Early attempts to find specific genes for intelligence were limited to needle-in-the-haystack methods. Essentially, the methods compared DNA samples for specific genes that were more frequent in a group defined by high IQ scores than in a low-IQ group. Candidate genes were identified for further study. One problem was that even in the best of these studies, no one candidate gene accounted for much variance. Not surprisingly, successful replications were minimal.

After about fifteen years of trying these methods, it became apparent that the group sample sizes were far too small to overcome the statistical problem of multiple small effects and random false positives. Estimates based on mathematical models indicated that sample sizes of at least a million people might be needed to find relevant genes, even if an entire genome could be tested. The cost would be astronomical.

How could this research progress?

The solution of GWAS

Genetic researchers understood that the best solution to this problem was to form multinational consortia to pool data into large samples beyond the resources of any one research group. It sounds easier than it is to pool data from different research groups. Complex questions about standardized protocols, ownership of data, authorship of publications, logistical management of and access to huge data sets, individual institutional regulations, and other issues were all overcome. Moreover, to accelerate progress, these large data sets mostly are available to all researchers, not just limited to those in the consortia. By any standard, the emergence of these cooperative consortia is a major advance in science to celebrate.
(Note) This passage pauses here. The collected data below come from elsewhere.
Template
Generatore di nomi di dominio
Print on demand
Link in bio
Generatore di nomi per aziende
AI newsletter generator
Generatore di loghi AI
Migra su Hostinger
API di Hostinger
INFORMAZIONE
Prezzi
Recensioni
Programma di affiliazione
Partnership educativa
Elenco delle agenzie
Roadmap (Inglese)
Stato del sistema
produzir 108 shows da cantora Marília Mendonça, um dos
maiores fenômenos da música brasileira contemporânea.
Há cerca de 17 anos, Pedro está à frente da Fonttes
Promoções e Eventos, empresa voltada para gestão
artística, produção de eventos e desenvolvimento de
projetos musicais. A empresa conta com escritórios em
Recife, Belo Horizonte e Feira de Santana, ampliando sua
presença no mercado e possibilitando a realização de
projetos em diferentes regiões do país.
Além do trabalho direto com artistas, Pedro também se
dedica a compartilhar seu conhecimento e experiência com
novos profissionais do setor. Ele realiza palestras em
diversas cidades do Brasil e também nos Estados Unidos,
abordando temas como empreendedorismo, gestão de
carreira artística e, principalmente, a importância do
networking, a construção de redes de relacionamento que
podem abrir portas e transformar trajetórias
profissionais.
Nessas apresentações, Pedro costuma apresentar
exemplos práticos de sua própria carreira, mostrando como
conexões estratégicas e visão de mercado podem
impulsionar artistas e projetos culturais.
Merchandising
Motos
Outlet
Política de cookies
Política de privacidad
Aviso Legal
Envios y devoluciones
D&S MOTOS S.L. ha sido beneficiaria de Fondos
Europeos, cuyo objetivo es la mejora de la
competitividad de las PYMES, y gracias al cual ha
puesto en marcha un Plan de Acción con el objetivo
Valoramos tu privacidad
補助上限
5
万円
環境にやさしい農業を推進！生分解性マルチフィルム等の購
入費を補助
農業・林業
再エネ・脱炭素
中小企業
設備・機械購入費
One more critical development occurred that was a game-changer: genetic technology advanced dramatically so that researchers could genotype thousands or even millions of sites across the entire genome for each research participant with cost-effective methods. This astonishing technology has led to a new phase of GWAS and the analysis of errors in individual base pairs called SNPs. GWAS have expanded rapidly from initial sample sizes of thousands of people to millions, and the resulting increase in statistical power has increased the probability of finding SNPs possibly related to intelligence measures.


References

  1. Plomin, R., & von Stumm, S. (2018). The new genetics of intelligence. Nature Reviews Genetics, 19, 148-159.
  2. Visscher, P. M., Wray, N. R., et al. (2017). 10 years of GWAS discovery: biology, function, and translation. Nature Reviews Genetics, 18, 473-488.
  3. Davies, G., Lam, M., et al. (2018). Study of 300,486 individuals identifies 148 independent genetic loci influencing general cognitive function. Nature Communications, 9, 2098.
  4. International Human Genome Sequencing Consortium. (2001). Initial sequencing and analysis of the human genome. Nature, 409, 860-921.
  5. Feil, R., & Fraga, M. F. (2012). Epigenetics and the environment: emerging patterns and implications. Nature Reviews Genetics, 13, 97-109.
  6. Gabriel, S. B., et al. (2002). The structure of haplotype blocks in the human genome. Science, 296, 2225-2229.
  7. Auton, A., et al. (2015). A global reference for human genetic variation. Nature, 526, 68-74.
  8. Savage, J. E., et al. (2018). Genome-wide association meta-analysis in 269,867 individuals identifies new genetic and functional links to intelligence. Nature Genetics, 50, 912-919.